Побросав в чемодан свои вещи, я посмотрела на мать и хитро улыбнулась:
— И каждый раз при возможности я восхваляла пенис Рейфа Хембри!
— ЭЛИС БОЙД!
— Я живу! — выкрикнула я, резко захлопнув свой чемодан. — И это прекрасно. Ты прячешься за своими манерами, но некоторых из своих друзей ты терпеть не можешь. Иногда это заметно. А знаешь, почему? Потому что они скучны до безобразия!
— Возможно, тебе пора. Я не воспитывала тебя говорить или делать что-то подобное.
— Нет! Ты воспитывала меня в святой вере, что веселье — это грех. А я говорю, что это полная фигня!
Воздух начал сгущаться от напряжения. Мать внимательно на меня посмотрела. Я пожала плечами и тоже уставилась на неё. Когда молчание затянулось, я решила уйти со сцены. Мне захотелось вернуться в Чарльстон, обратно к своим фильмам и страданиям. По крайней мере, жизнь там мне показалась однажды вполне перспективной.
— Погоди, — сказала моя мать еле слышно, когда я пошла мимо неё к выходу.
Не обращая внимания, я направилась к лестнице. Я была уверена, что всё кончено.
— Элис, погоди!
Я уже стояла в холле и закидывала на плечо ремень сумки.
— Ты права.
Эти два слова остановили меня.
— Что?
Я подняла голову и увидела стоявшую у подножья лестницы мать.
— Ты права. Я была слишком строгой. Уже какое-то время я чувствую себя виноватой и понимаю, почему ты редко приезжаешь домой. Элис, мне жаль.
— Что-то мало верится! — фыркнула я и посмотрела на неё с упреком.
— Ты — всё, что у меня есть.
— Это не моя вина. Мама, оглянись! Вокруг тебя целый мир. Наслаждайся им.
— Слишком поздно, — ответила она, делая шаг вперёд и касаясь моего чемодана. — Но я рада, что ты нашла своё веселье.
— Я хочу веселиться вместе с тобой, мама. Я всегда хотела только этого. Ты можешь ещё начать делать что-то... что пожелаешь.

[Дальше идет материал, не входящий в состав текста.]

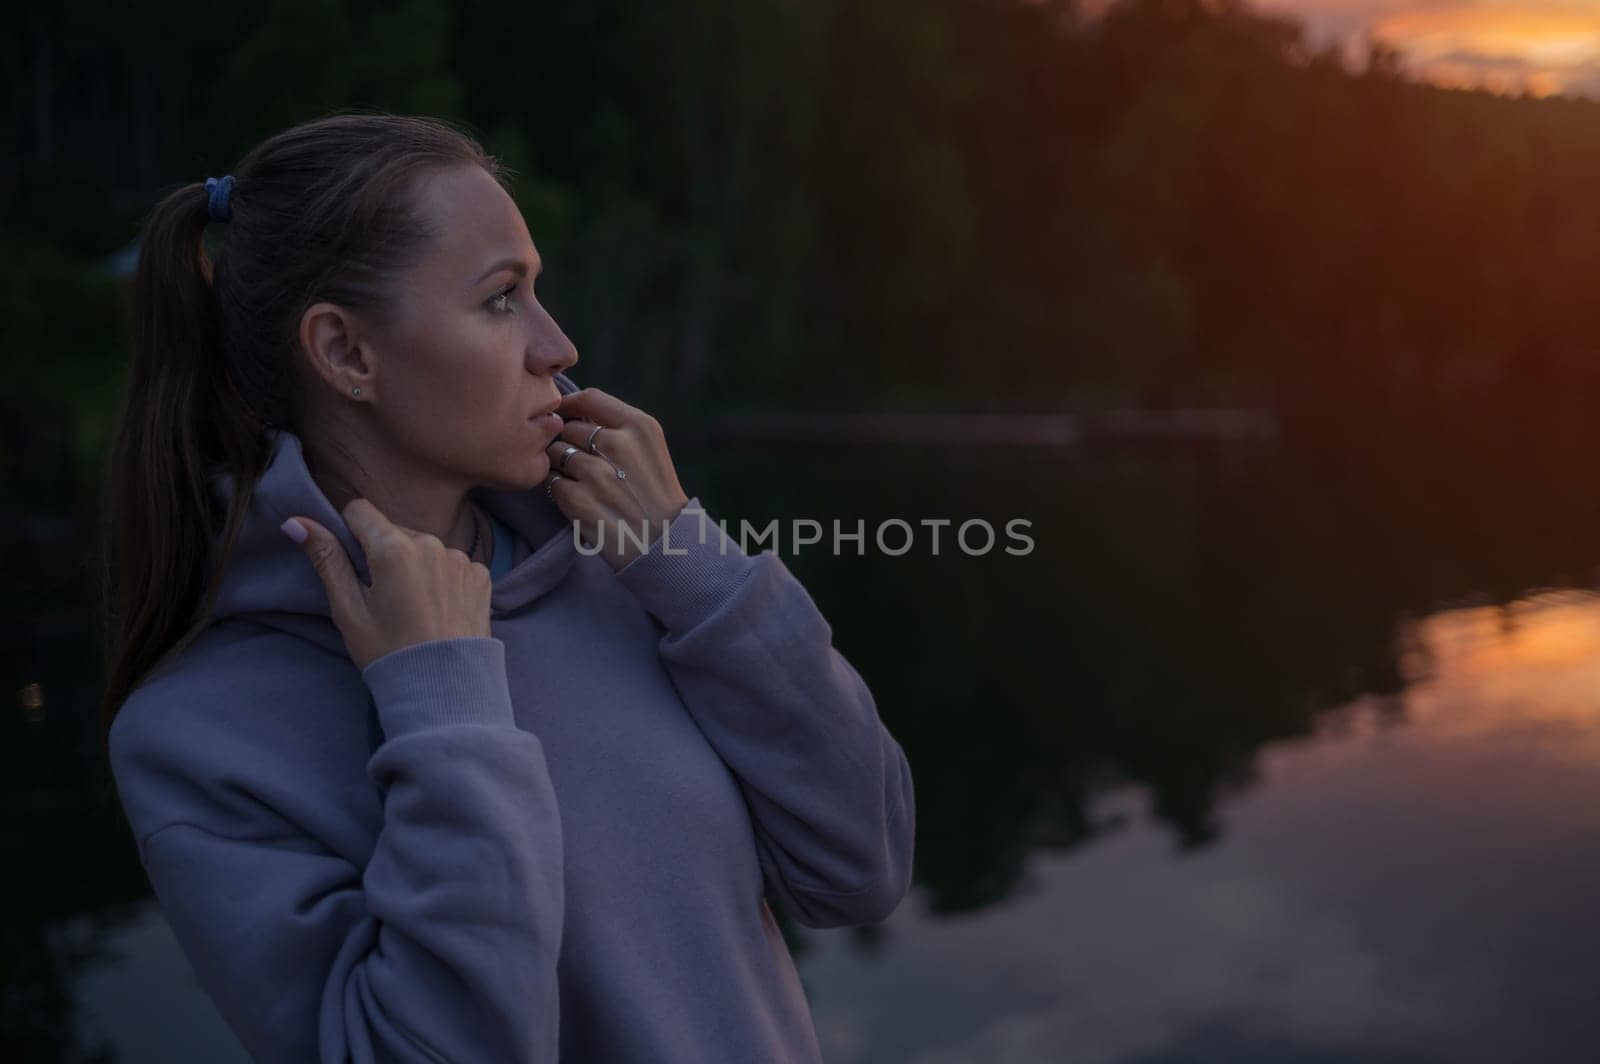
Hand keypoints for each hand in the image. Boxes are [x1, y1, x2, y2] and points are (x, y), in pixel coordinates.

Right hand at [283, 498, 492, 670]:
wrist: (444, 689)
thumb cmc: (388, 652)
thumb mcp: (348, 609)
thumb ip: (326, 559)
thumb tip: (295, 522)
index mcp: (394, 548)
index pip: (360, 511)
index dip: (349, 533)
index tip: (353, 565)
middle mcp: (432, 543)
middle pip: (394, 531)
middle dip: (383, 554)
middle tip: (384, 597)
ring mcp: (460, 559)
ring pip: (424, 547)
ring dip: (415, 565)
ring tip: (413, 607)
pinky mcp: (480, 575)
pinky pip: (452, 564)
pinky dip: (442, 579)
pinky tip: (439, 609)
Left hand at [544, 387, 690, 571]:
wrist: (662, 543)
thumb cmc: (654, 492)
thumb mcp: (650, 448)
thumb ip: (618, 425)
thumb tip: (571, 411)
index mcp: (640, 426)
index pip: (590, 398)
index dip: (570, 405)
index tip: (564, 415)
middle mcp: (618, 445)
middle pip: (569, 427)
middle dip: (568, 441)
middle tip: (582, 462)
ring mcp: (596, 473)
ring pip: (555, 452)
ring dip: (560, 465)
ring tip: (581, 481)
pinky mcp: (578, 500)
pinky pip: (551, 481)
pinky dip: (558, 488)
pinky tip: (578, 498)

— Ты полна жизни, как и твой отец.
Услышав эти слова, я застыла.
— Я не хочу ничего о нём знать. Я хочу узнать тебя. Меня не заботило его отсутствие, а вот твоё — заботило.
По её щеке скатилась слеза, потом ещё одна, но я продолжила:
— Я помню, как ты ему улыбалась и смеялась. И больше ничего. Я понимаю, что именно он забрал у тебя улыбку и смех. У меня нет ни малейшего желания слышать о нём. Всё произошло двадцать лет назад. Ты должна была отпустить его и постараться начать жить снова. И я не должна...
Осознание пришло, словно рухнувшая сверху гора кирпичей.
— Вот, дерьмо...
Перед тем, как отдалиться, Рейф, похоже, хотел, чтобы я ещё раз подтвердила свои чувства к нему. Он настойчиво боролся за моё внимание, за меня, а я только и говорила, что не верю в его чувства, да ещё и та фраза про прикосновения другого мужчины. Он хотел знать, что мог мне доверять, но моё поведение было неопределённым, двусмысленным... потому что я была напугана.